◆ Selected excerpt
'''

Child channel count was caught attempting to be increased over max concurrency #1803

lbourdages · 2020-04-30T17:20:43Z

I found a log at WARN level that told me to contact the Java SDK team, so here's the bug report.

Describe the bug

We run a Kinesis Client Library application. During what appears to be normal operation, a log printed out telling me to contact the Java SDK team.

Expected Behavior

N/A

Current Behavior

Here's the log in its entirety:

Child channel count was caught attempting to be increased over max concurrency. Please report this issue to the AWS SDK for Java team.

The logger name is "software.amazon.awssdk.http.nio.netty.internal.http2.MultiplexedChannelRecord"

Steps to Reproduce

It happened out of nowhere, I don't know

Possible Solution

N/A

Context

KCL github: https://github.com/awslabs/amazon-kinesis-client

Your Environment

AWS Java SDK version used: 2.11.6
JDK version used: 1.8_212
Operating System and version: Alpine Linux 3.9.4
KCL version: 2.2.10

debora-ito · 2020-05-05T00:57:42Z

Hi @lbourdages thank you for being diligent and reporting this to us. I understand the issue is happening out of nowhere, but can you answer some questions to help us isolate the case so we can try to reproduce it in our side?

Can you provide any logs of the error around the time it happened?

'''

◆ What you need to do
[A] Transcribe the max concurrency issue thread from "AWS Java SDK" up to and including "in our side?".
[B] Pick up the max concurrency issue thread right after its final sentence and keep writing it.
The material after this point has no connection to the max concurrency issue thread.

◆ Collected material
'''

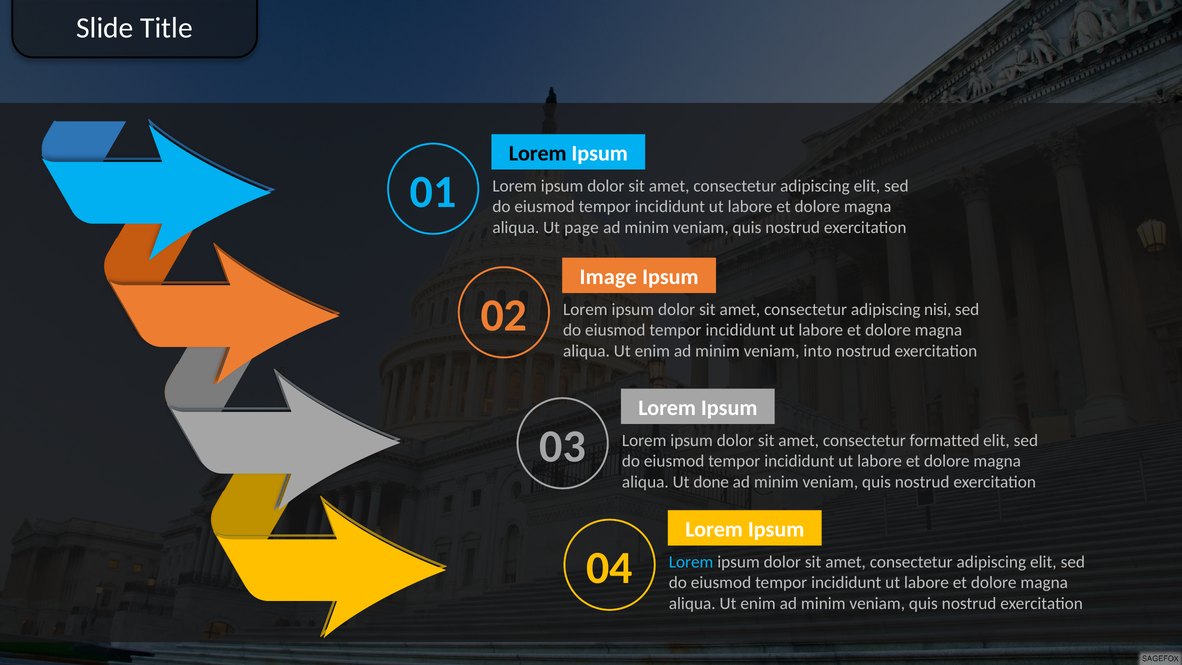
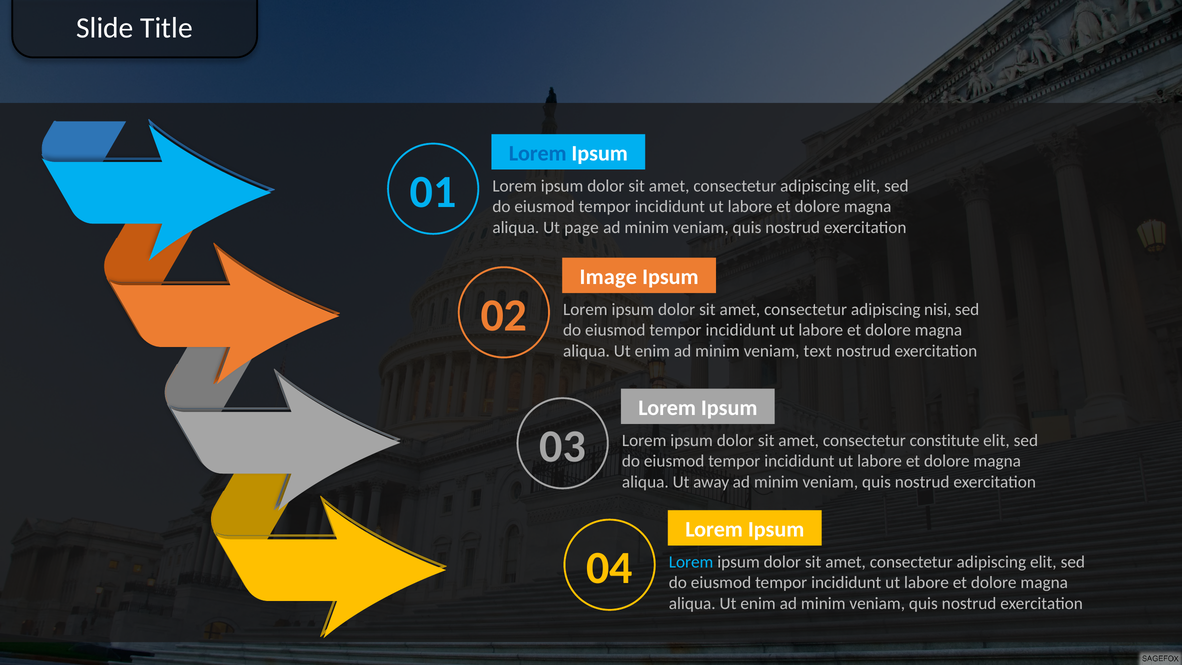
Lorem at (538, 153) colour: black -> blue
into: into -> text
formatted: formatted -> constitute
done: done -> away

'''

◆ Outputs by task
[A]
AWS Java SDK version used: 2.11.6
JDK version used: 1.8_212
Operating System and version: Alpine Linux 3.9.4
KCL version: 2.2.10

debora-ito · 2020-05-05T00:57:42Z

Hi @lbourdages thank you for being diligent and reporting this to us. I understand the issue is happening out of nowhere, but can you answer some questions to help us isolate the case so we can try to reproduce it in our side?

[B]
How long the service was running before you saw the error?
Were there any exceptions or interesting behaviors you observed in the hours leading up to or after seeing the error?

lbourdages · 2020-05-07T13:46:03Z

Hi!

Here are a few minutes of logs. Note that I've scrubbed off logs from our business logic but they should not be having any impact on the operation of the Netty internals anyway.

logs.txt

The service had been running for about 25 hours at the time the log happened.

Several hours before, we had two instances of this:
Apr 30, 2020 @ 01:43:18.302 WARN software.amazon.awssdk.http.nio.netty.internal.ResponseHandler Subscriber cancelled before all events were published Apr 29, 2020 @ 22:47:53.531 WARN software.amazon.awssdk.http.nio.netty.internal.ResponseHandler Subscriber cancelled before all events were published

That's all I can find.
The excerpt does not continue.